Le but demeure l’un des plus célèbres de l’histoire des matches d’ouverture de Coupe du monde. Le commentateur de la télévision sud-africaine, emporté par l’émotion, avait accompagné cette réalisation d’un cri devenu culte : « Goal for South Africa ! Goal for all Africa ! ».
Mais le Mexique avait refusé de céder. À onze minutes de la fin, le capitaine Rafael Márquez surgissait dans la surface pour égaliser et empêcher les Bafana Bafana de signer une victoire historique.
Le Mexique veut enfin vaincre sa malédiction
Cette nouvelle confrontation possède une saveur particulière pour El Tri. Malgré son statut de nation historique du football mondial et ses nombreuses participations à la Coupe du monde, le Mexique n’a jamais remporté un match d’ouverture lorsqu’il était concerné.

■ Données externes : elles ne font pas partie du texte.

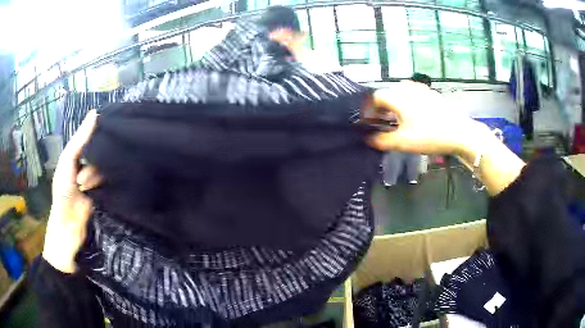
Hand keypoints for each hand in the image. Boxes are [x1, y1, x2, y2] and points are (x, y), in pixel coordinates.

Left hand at [43, 111, 102, 272]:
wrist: (68, 230)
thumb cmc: (62, 194)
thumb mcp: (68, 162)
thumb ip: (80, 140)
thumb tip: (95, 112)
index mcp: (74, 156)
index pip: (89, 137)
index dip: (96, 130)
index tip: (110, 123)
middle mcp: (85, 166)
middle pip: (98, 152)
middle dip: (93, 161)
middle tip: (84, 177)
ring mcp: (93, 181)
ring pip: (103, 167)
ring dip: (95, 177)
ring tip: (85, 189)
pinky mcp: (102, 195)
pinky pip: (108, 182)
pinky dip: (106, 184)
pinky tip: (101, 188)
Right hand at [366, 81, 490, 155]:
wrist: (460, 132)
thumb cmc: (430, 136)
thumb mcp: (403, 142)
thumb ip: (381, 141)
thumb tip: (367, 139)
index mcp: (397, 96)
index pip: (374, 97)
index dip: (368, 110)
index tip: (369, 124)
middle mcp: (407, 88)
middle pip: (387, 93)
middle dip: (381, 108)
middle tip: (382, 124)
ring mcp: (420, 89)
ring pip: (400, 93)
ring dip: (394, 104)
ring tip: (397, 120)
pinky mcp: (431, 93)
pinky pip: (412, 94)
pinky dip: (407, 102)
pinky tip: (413, 115)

Depuis ses débuts dans la compétition en 1930, la sélection mexicaine a régulièrement été invitée à lancer le tournoi. Pourtant, les succès se sont toujours refusés à elle. Des premiers pas face à la France en Uruguay jusqu’au nul obtenu contre l’Afrique du Sud en 2010, les Mexicains attendent encore ce moment symbolique.

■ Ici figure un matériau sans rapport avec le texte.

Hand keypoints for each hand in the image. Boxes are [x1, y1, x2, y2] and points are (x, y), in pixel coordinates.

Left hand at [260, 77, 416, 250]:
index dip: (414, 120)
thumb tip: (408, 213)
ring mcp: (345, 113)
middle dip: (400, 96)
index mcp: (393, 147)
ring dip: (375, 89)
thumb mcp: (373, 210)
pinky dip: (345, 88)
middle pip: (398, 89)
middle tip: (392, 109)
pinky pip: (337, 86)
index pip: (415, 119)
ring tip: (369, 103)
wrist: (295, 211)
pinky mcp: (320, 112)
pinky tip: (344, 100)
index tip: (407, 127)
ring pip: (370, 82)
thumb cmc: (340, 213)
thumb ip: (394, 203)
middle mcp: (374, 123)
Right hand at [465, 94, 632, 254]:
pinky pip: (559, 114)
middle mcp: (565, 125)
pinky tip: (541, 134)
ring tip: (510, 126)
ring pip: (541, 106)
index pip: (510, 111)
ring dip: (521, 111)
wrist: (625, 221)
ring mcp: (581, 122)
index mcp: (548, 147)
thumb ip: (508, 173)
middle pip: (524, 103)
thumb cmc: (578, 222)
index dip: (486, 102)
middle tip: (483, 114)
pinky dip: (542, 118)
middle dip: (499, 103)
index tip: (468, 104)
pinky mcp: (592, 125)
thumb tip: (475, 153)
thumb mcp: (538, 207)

Cette fois, le contexte semble idéal. Portés par leur public, dans un stade Azteca qui fait partie du patrimoine du football mondial, les hommes de Javier Aguirre disposent d’une occasion unique d’écrire une nouvelle page de leur histoire.
Rarement un stade aura autant marqué l’histoire du football. L’enceinte mythique de Mexico a vu Pelé soulever la Coupe du monde en 1970 avant que Diego Maradona n’y réalise certaines de ses plus grandes œuvres en 1986.
Le célèbre « But du siècle » inscrit contre l’Angleterre y est né. La « Main de Dieu » également. Peu d’endroits dans le monde peuvent revendiquer un tel héritage.
Ce jeudi, une nouvelle génération de joueurs tentera à son tour de laisser une trace dans ce décor chargé de mémoire. Le vétéran Raul Jimenez, l’un des derniers survivants de plusieurs campagnes internationales mexicaines, rêve d’offrir à son pays une victoire attendue depuis des décennies.
Mexique – Afrique du Sud, un rendez-vous entre mémoire et avenir
Si le football moderne regarde sans cesse vers l’avenir, certaines affiches semblent destinées à réveiller les souvenirs. Ce Mexique-Afrique du Sud appartient à cette catégorie.
Entre la nostalgie du Mondial 2010 et l’excitation d’une compétition élargie à 48 équipes, ce match d’ouverture symbolise parfaitement le passage entre deux époques. Seize ans après le but légendaire de Tshabalala, les Bafana Bafana rêvent encore de surprendre le monde. Quant au Mexique, il espère enfin transformer un rendez-vous historique en victoire.
Le football adore les répétitions. Mais parfois, il aime aussi réécrire l’histoire.